* _What you will do_
Sort through the material below and copy each line with "input".

* _Listed records_
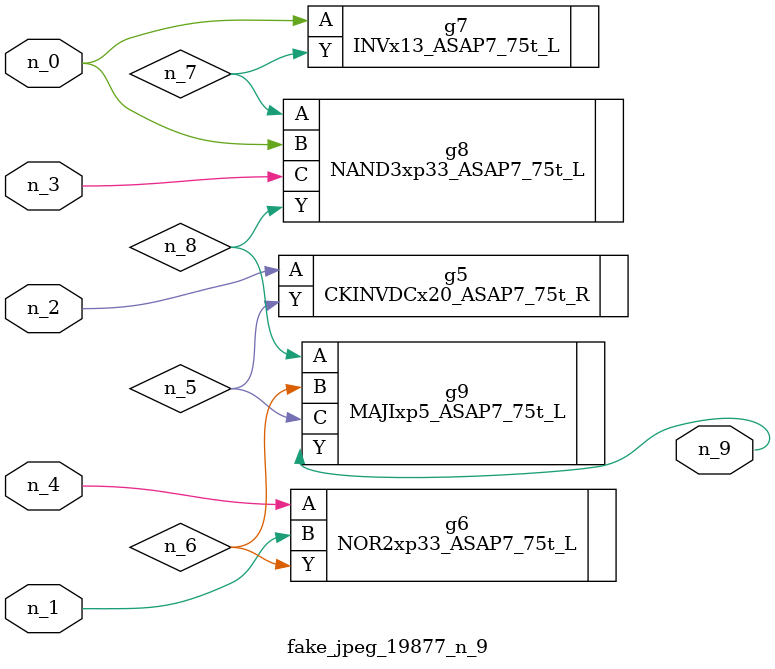
<source format=v>
module fake_jpeg_19877_n_9 (n_3, n_2, n_1, n_0, n_4, n_9);

input n_3;
input n_2;
input n_1;
input n_0;
input n_4;

output n_9;

wire n_8;
wire n_6;
wire n_5;
wire n_7;

CKINVDCx20_ASAP7_75t_R g5 ( 
.A(n_2),
.Y(n_5)
);

NOR2xp33_ASAP7_75t_L g6 ( 
.A(n_4),
.B(n_1),
.Y(n_6)
);

INVx13_ASAP7_75t_L g7 ( 
.A(n_0),
.Y(n_7)
);

NAND3xp33_ASAP7_75t_L g8 ( 
.A(n_7),
.B(n_0),
.C(n_3),
.Y(n_8)
);

MAJIxp5_ASAP7_75t_L g9 ( 
.A(n_8),
.B(n_6),
.C(n_5),
.Y(n_9)
);


endmodule
</source>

* _Solved problem_
input n_3;
input n_2;
input n_1;
input n_0;
input n_4;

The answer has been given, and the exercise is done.